Efectivamente, para nuestro copropolitano, somos ranas y nos creemos profesores. Croamos, bien alto, para que todos nos oigan, y sentamos cátedra con nuestros conocimientos. Profesores, maestros nos llaman, sólo porque hemos acumulado una vastísima cantidad de saberes y experiencias epistemológicas. Como la rana que decía que era médico. Afortunadamente, hay una abrumadora multiplicidad de aplicaciones de la fábula, pero al final se menciona la educación (παιδεία), y a ello iré.

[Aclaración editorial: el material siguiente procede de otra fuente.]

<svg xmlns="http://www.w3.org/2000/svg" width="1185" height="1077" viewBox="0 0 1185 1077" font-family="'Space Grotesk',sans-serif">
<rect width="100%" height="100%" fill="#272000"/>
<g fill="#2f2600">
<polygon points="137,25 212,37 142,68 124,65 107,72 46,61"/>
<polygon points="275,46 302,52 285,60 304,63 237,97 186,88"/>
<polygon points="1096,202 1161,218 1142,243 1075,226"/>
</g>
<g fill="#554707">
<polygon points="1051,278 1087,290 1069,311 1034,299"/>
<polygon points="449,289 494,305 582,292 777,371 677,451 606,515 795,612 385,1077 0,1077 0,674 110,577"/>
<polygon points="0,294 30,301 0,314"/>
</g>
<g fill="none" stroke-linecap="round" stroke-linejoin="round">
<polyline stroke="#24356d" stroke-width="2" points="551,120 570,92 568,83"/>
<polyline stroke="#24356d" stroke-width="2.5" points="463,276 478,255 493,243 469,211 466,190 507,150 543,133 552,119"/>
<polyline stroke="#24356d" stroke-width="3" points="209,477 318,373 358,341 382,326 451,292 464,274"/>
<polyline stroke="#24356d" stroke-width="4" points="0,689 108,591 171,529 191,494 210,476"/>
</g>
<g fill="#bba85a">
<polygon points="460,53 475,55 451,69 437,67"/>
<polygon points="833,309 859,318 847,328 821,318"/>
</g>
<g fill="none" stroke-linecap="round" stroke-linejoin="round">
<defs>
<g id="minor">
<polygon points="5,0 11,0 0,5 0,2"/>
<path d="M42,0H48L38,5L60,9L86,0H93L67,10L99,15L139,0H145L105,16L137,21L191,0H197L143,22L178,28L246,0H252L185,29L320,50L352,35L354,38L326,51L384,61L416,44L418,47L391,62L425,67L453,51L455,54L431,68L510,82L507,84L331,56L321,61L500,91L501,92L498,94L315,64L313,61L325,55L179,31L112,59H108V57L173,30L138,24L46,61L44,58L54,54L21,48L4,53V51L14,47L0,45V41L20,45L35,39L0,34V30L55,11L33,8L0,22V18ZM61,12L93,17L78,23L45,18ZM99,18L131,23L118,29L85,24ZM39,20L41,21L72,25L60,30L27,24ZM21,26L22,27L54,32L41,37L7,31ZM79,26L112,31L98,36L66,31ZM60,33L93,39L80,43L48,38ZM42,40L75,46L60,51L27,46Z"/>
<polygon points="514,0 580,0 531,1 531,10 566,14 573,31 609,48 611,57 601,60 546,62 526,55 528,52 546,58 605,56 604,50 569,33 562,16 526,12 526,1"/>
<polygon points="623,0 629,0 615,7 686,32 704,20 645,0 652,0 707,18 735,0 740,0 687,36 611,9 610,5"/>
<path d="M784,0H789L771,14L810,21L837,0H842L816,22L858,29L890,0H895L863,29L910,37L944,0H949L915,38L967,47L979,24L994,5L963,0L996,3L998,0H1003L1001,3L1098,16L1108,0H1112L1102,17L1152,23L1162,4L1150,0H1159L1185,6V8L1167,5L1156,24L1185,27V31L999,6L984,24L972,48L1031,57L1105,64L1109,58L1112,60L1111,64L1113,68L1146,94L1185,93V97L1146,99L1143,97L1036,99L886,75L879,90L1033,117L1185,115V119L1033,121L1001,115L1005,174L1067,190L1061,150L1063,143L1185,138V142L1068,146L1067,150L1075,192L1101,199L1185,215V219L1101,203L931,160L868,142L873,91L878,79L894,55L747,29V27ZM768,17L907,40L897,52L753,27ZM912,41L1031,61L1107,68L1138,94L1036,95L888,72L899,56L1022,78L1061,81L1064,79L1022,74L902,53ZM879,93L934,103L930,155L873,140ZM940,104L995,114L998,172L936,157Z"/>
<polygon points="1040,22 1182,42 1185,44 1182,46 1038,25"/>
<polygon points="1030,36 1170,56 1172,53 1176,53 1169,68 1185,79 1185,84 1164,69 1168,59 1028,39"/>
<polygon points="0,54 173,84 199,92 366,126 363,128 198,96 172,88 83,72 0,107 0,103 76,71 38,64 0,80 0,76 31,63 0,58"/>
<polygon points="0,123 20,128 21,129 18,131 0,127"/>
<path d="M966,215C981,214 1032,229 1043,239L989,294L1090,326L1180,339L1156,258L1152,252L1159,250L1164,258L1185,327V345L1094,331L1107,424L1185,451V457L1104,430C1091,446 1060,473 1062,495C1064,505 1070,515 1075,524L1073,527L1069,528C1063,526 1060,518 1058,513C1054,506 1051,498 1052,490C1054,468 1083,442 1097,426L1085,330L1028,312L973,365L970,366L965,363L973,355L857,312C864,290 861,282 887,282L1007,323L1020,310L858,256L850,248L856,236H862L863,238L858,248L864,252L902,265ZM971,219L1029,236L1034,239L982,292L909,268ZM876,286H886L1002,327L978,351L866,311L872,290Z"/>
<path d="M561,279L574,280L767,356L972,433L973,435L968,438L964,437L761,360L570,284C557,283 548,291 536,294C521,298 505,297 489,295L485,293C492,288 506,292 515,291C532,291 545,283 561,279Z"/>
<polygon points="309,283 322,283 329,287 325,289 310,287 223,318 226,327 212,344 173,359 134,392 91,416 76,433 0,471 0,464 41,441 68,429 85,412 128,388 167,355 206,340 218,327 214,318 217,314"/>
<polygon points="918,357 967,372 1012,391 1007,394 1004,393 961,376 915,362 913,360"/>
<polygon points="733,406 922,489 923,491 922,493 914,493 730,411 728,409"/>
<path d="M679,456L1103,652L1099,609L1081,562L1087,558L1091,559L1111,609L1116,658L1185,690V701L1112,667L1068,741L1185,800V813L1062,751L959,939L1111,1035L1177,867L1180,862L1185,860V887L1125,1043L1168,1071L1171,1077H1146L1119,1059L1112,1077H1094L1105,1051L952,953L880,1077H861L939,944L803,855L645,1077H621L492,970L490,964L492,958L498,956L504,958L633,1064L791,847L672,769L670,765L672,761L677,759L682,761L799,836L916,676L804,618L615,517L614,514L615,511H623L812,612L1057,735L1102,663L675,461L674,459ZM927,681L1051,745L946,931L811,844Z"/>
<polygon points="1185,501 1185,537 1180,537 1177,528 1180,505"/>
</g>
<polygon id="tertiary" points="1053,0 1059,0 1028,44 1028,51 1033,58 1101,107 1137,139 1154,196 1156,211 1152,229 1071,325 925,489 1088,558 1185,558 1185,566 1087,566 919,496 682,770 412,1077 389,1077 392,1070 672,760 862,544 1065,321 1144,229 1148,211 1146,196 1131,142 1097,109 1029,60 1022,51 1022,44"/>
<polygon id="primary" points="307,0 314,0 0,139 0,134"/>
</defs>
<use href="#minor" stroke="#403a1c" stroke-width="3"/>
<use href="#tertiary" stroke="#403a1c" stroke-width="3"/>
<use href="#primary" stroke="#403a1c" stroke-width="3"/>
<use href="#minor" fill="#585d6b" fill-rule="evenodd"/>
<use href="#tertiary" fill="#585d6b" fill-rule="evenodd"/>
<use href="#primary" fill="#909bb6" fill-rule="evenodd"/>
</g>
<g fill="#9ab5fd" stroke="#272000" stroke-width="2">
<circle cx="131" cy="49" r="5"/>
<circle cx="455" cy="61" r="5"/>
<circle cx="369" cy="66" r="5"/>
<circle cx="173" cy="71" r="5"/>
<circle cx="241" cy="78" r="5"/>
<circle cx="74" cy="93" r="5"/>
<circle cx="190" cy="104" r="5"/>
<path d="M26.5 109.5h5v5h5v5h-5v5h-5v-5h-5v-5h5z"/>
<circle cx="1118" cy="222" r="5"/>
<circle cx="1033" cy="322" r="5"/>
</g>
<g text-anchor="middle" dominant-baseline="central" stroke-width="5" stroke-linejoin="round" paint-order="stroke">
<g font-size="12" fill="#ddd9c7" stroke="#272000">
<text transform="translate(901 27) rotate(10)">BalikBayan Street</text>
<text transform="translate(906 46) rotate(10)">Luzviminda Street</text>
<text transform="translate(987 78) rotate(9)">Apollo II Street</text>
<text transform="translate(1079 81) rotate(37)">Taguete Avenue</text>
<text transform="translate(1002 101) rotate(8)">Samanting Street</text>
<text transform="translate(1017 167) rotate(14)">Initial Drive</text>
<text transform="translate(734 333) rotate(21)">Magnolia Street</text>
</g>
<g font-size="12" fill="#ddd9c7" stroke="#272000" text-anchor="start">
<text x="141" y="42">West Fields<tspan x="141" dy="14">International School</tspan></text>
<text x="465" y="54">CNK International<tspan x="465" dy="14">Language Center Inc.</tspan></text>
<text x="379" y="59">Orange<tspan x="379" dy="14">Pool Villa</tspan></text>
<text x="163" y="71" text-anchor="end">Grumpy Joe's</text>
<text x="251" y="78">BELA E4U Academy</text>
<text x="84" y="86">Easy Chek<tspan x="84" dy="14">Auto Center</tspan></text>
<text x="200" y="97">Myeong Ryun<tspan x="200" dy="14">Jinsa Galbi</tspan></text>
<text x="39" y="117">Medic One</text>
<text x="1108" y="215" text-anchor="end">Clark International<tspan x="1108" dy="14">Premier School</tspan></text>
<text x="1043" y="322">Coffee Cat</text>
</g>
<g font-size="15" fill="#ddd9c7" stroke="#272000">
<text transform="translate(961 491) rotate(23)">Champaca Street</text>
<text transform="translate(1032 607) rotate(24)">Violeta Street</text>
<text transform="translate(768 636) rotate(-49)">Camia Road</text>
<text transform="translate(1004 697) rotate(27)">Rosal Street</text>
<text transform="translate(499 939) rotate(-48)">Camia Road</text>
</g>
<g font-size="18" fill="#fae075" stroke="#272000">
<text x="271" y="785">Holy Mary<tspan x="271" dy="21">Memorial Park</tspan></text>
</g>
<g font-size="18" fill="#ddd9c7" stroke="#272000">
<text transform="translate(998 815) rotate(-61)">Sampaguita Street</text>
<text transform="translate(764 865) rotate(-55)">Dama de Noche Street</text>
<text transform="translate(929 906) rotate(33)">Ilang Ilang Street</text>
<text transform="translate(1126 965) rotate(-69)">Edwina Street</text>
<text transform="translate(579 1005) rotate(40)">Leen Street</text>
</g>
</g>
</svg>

Sin embargo, se nos ve demasiado la cojera: “Estos nenes de ahora no leen nada”, se queja el maestrillo que no ha disfrutado, en su intimidad, de lectura alguna desde hace veinte años; “menudos zotes: no son capaces de levantar la vista del teléfono móvil”, concluye la profesora, mientras consulta sus me gustas-no me gustas en una pantallita de absorción continua; “es que no los veo capaces de esforzarse por nada[2]”, alega otro que no pierde tiempo en ir andando tan siquiera al gimnasio de su barrio. Y también los hay semejantes a un servidor, los que cometen contra cualquiera desacato de lengua, y no escarmientan.
A veces, contradigo a Marcial oponiéndole ejemplos de maestras y maestros que han sabido enseñar y, con esto, educar. Y que saben. Intento detenerle la lengua mostrándole ejemplos de personas a las que no hay zorra que pueda poner en evidencia, que consiguen salvar a quien se deja, y a veces a los que no quieren ser tocados por el pincel de la razón. A pesar de los numerosos batracios que se acumulan en la charca, con su tedioso raca-raca todo el rato, esta profesión de la enseñanza merece la pena por eso.
Ya me callo.
Gracias por soportarme. En otra ocasión hablaremos de más animales.
1 Para este y todos los improperios que el texto contiene, sugiero que, en lugar de asustarse como viejas sin lumbre, se consulte, en caso de dudas, la imprescindible obra del maestro Pancracio Celdrán, cartagenero de mucha valía: El gran libro de los insultos.